Task details: The lines to return begin at the one containing "Identify the document" and end at the final line of the material; output them exactly and only them.

Records provided:
========================================

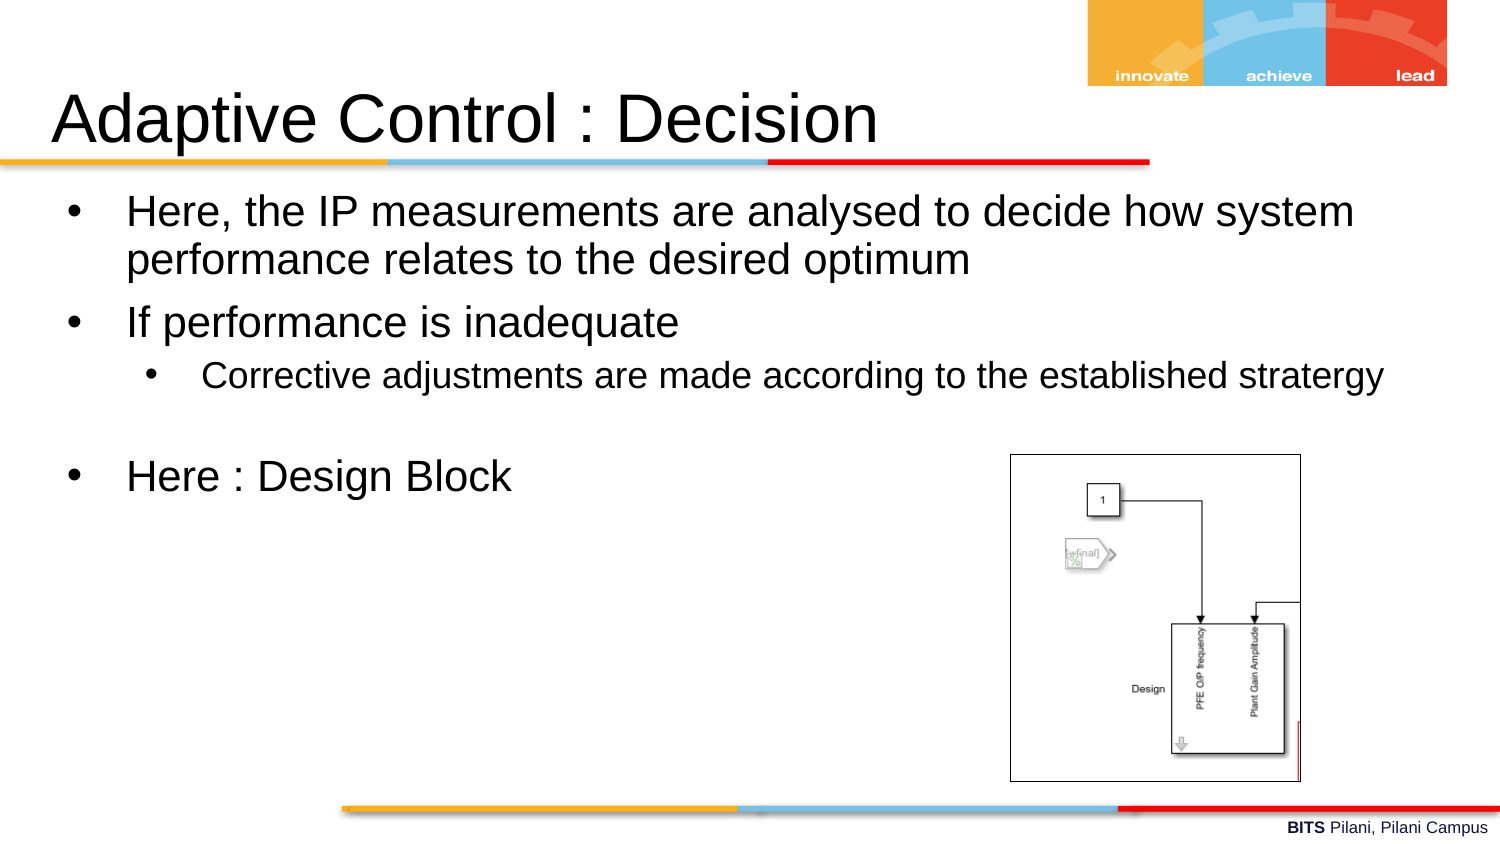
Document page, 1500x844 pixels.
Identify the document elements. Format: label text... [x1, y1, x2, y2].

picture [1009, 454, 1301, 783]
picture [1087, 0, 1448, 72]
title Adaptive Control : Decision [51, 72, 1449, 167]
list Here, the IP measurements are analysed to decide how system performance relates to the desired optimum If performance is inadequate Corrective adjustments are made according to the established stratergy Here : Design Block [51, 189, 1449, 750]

========================================

Exercise answer:
Identify the document elements. Format: label text... [x1, y1, x2, y2].

picture [1009, 454, 1301, 783]
picture [1087, 0, 1448, 72]
title Adaptive Control : Decision [51, 72, 1449, 167]
list Here, the IP measurements are analysed to decide how system performance relates to the desired optimum If performance is inadequate Corrective adjustments are made according to the established stratergy Here : Design Block [51, 189, 1449, 750]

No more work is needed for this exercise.